Rectified Decision Trees: Exploring the Landscape of Interpretable and Effective Machine Learning
This work addresses the need for interpretable and effective models in real-world applications, offering an incremental improvement over standard decision trees.
The authors tackled the challenge of balancing interpretability and effectiveness in machine learning by proposing rectified decision trees (ReDT), which use knowledge distillation with soft labels to improve performance while maintaining interpretability, resulting in reduced model size and competitive accuracy.
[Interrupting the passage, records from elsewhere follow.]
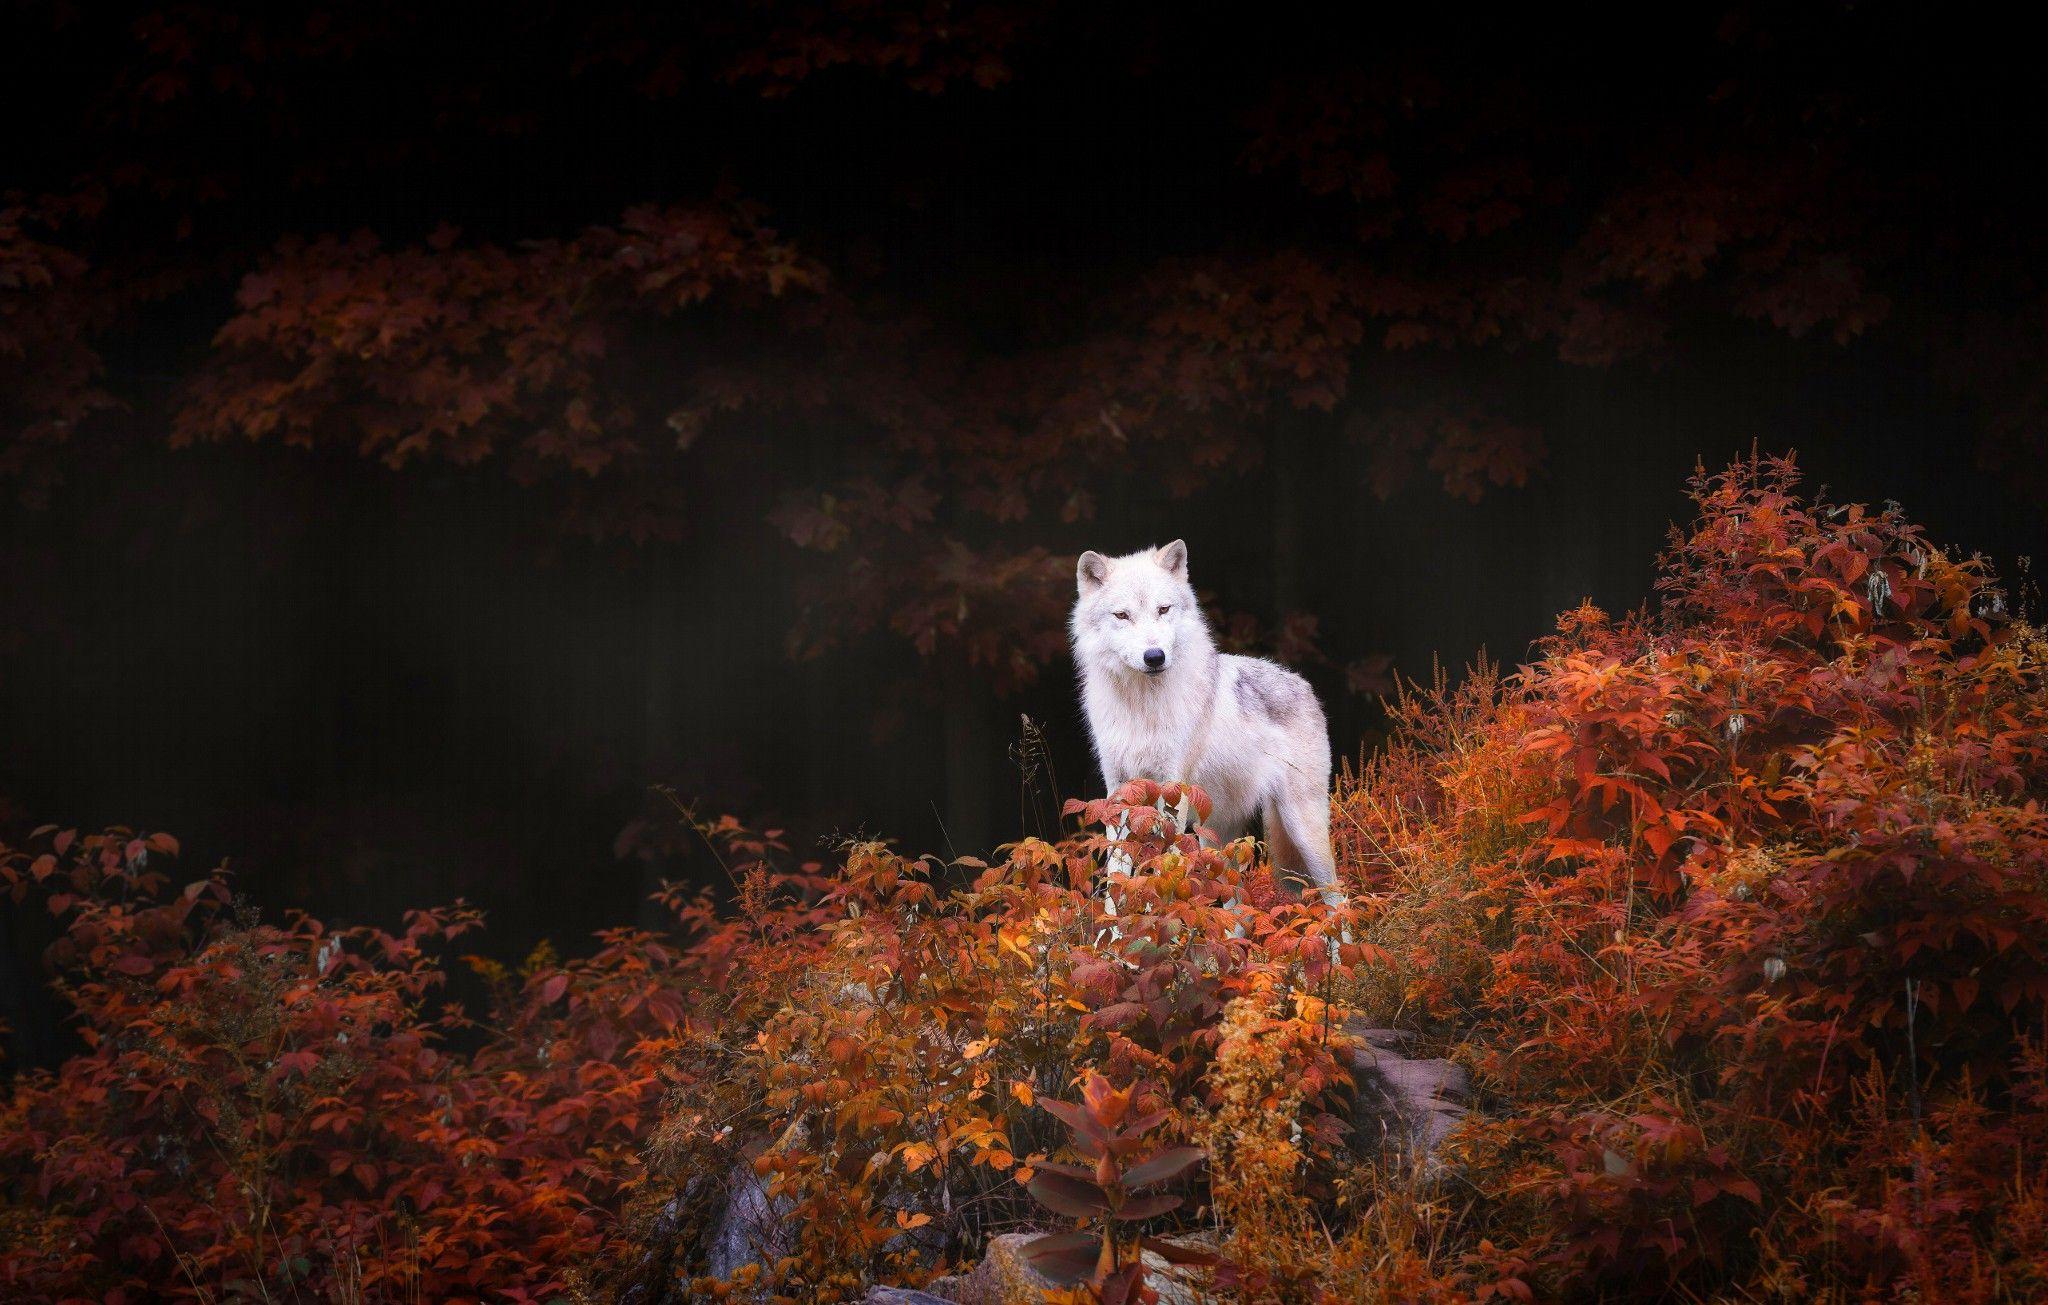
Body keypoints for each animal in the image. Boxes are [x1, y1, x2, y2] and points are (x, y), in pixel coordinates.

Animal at [1071, 539, 1339, 898]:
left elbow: (1161, 866)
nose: (1154, 657)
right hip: (1218, 840)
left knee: (1339, 896)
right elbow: (1118, 870)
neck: (1143, 706)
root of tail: (1303, 683)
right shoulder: (1119, 792)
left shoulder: (1172, 790)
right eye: (1122, 615)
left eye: (1163, 609)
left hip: (1302, 829)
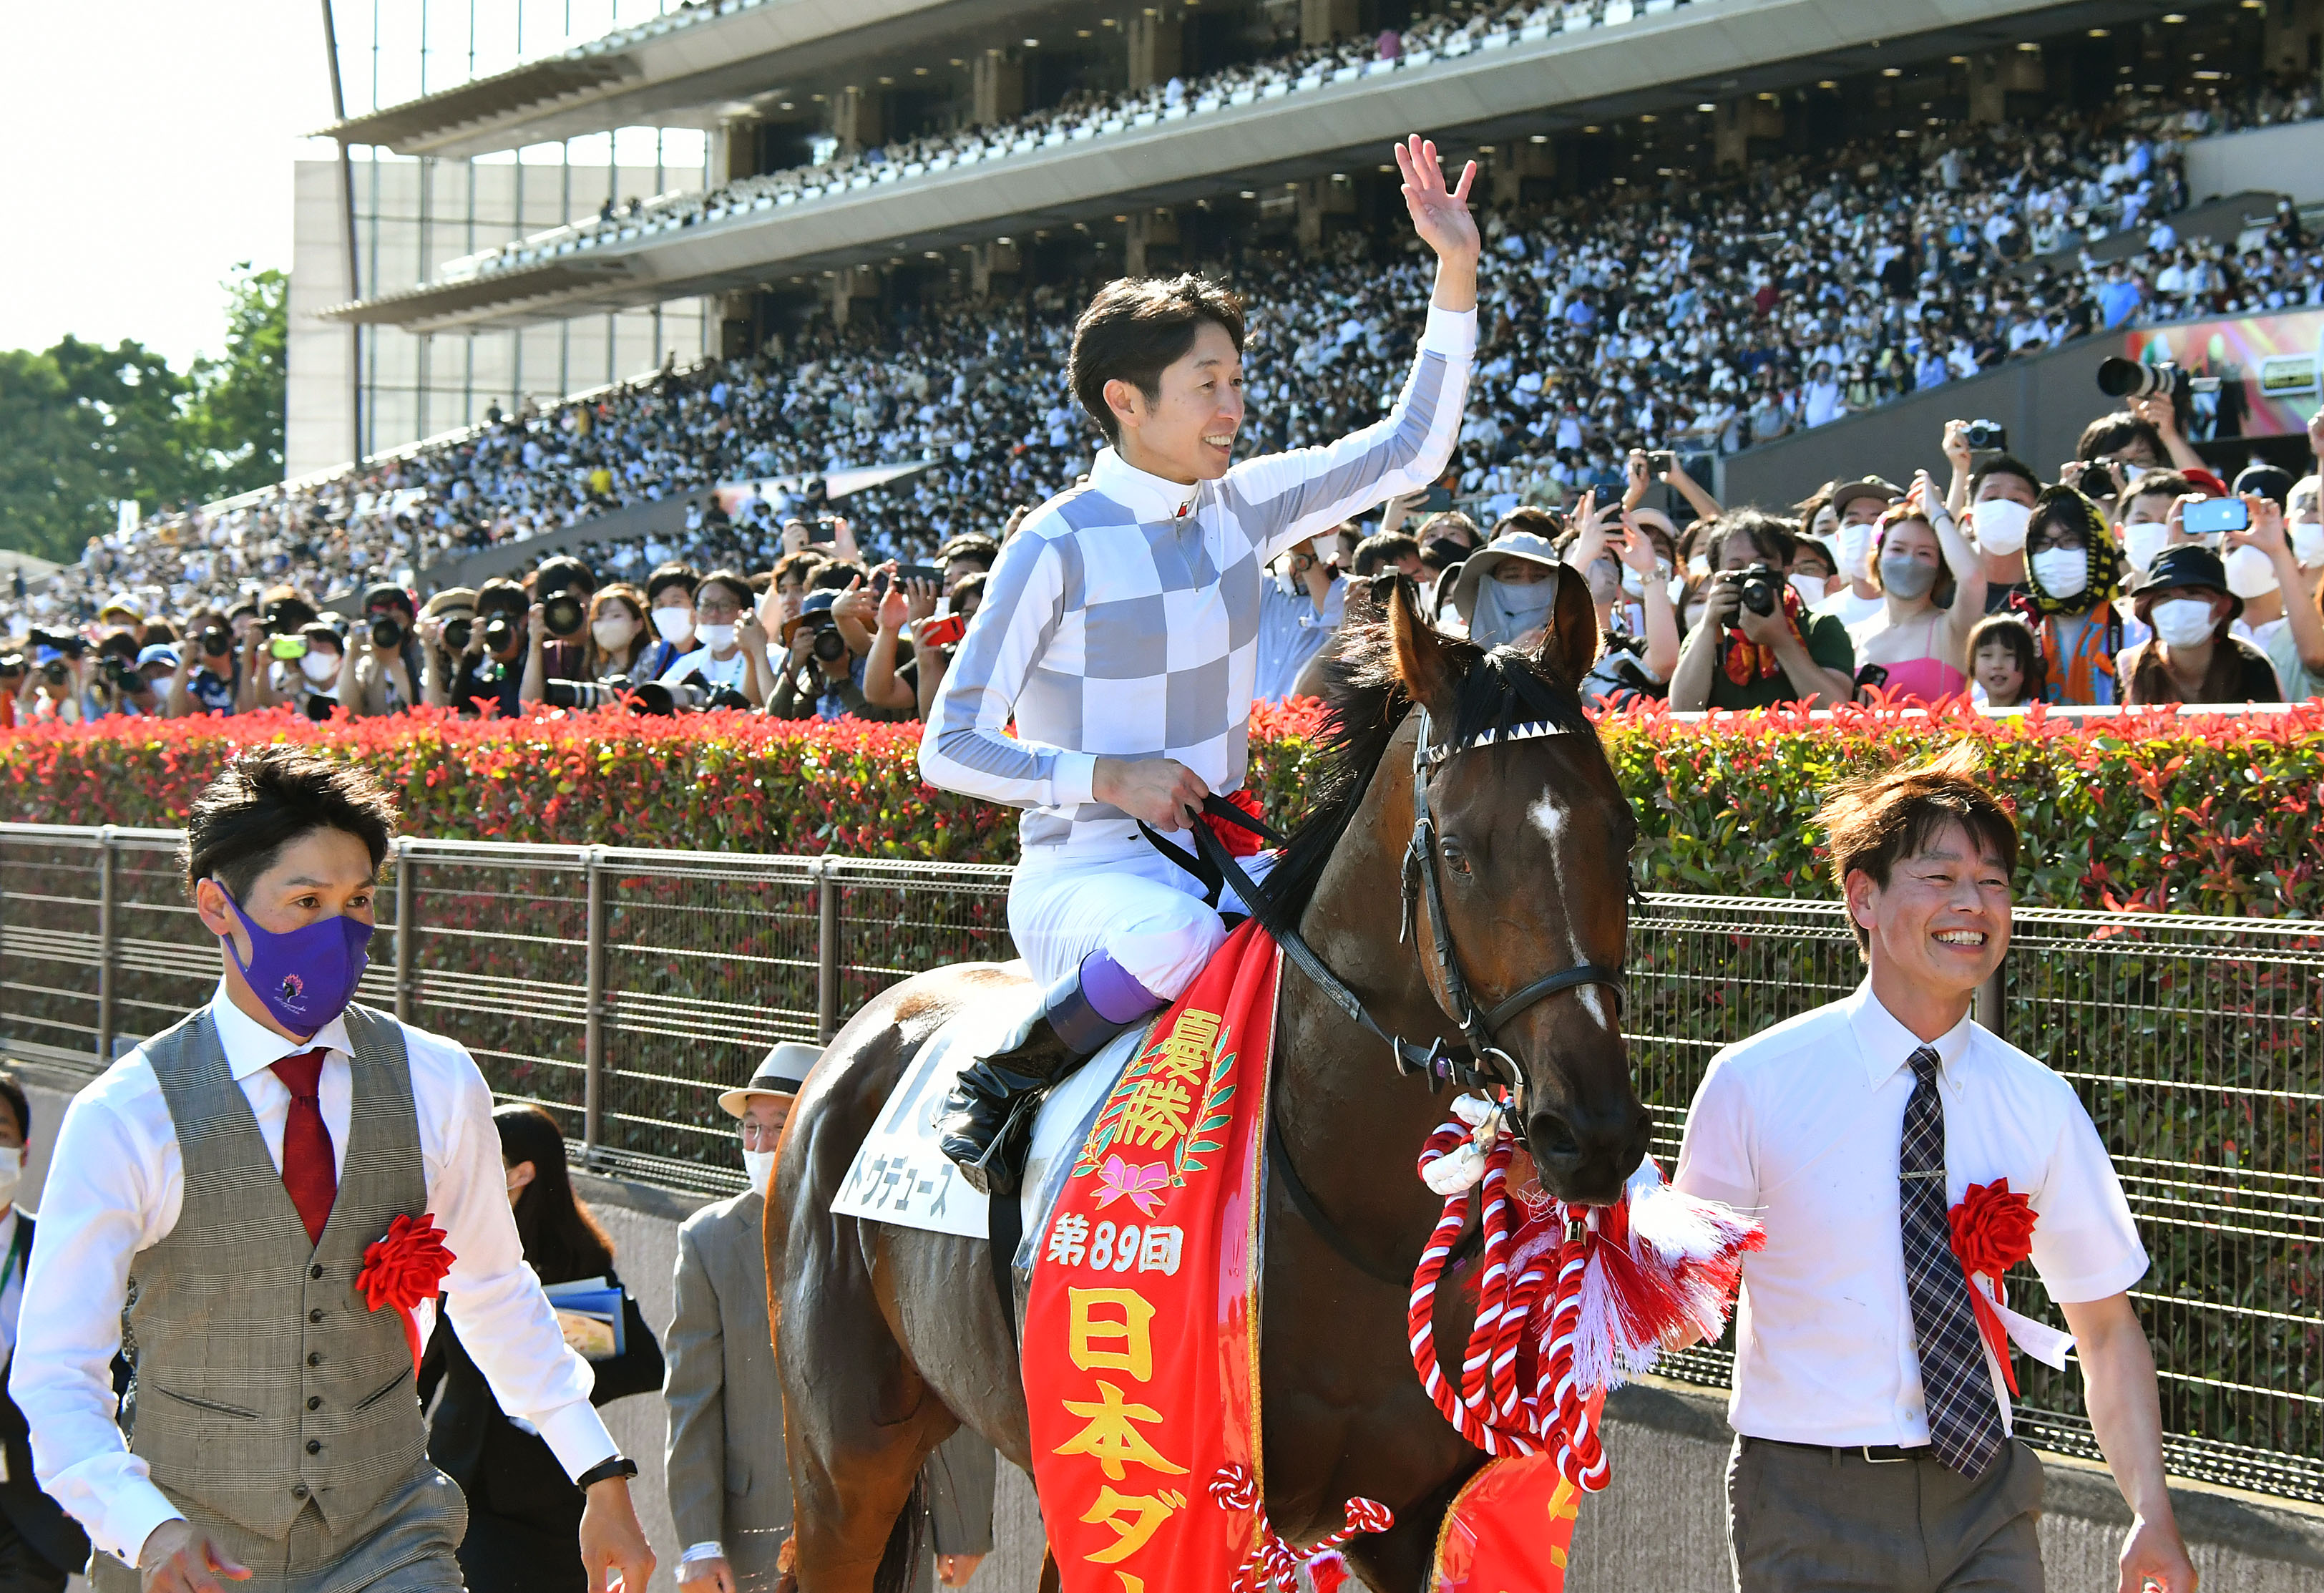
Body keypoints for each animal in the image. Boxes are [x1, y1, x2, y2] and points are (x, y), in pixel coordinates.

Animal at [771, 574, 1645, 1590]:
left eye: (1620, 835)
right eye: (1460, 852)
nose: (1593, 1133)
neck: (1347, 1210)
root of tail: (856, 1037)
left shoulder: (1405, 1518)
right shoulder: (1188, 1505)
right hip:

Interpretability and effectiveness are two essential and indispensable requirements for adopting machine learning methods in reality. In this paper, we propose a knowledge distillation based decision trees extension, dubbed rectified decision trees (ReDT), to explore the possibility of fulfilling those requirements simultaneously. Specifically, we extend the splitting criteria and the ending condition of the standard decision trees, which allows training with soft labels while preserving the deterministic splitting paths. We then train the ReDT based on the soft label distilled from a well-trained teacher model through a novel jackknife-based method. Accordingly, ReDT preserves the excellent interpretable nature of the decision trees while having a relatively good performance. The effectiveness of adopting soft labels instead of hard ones is also analyzed empirically and theoretically. Surprisingly, experiments indicate that the introduction of soft labels also reduces the model size compared with the standard decision trees from the aspect of the total nodes and rules, which is an unexpected gift from the `dark knowledge' distilled from the teacher model.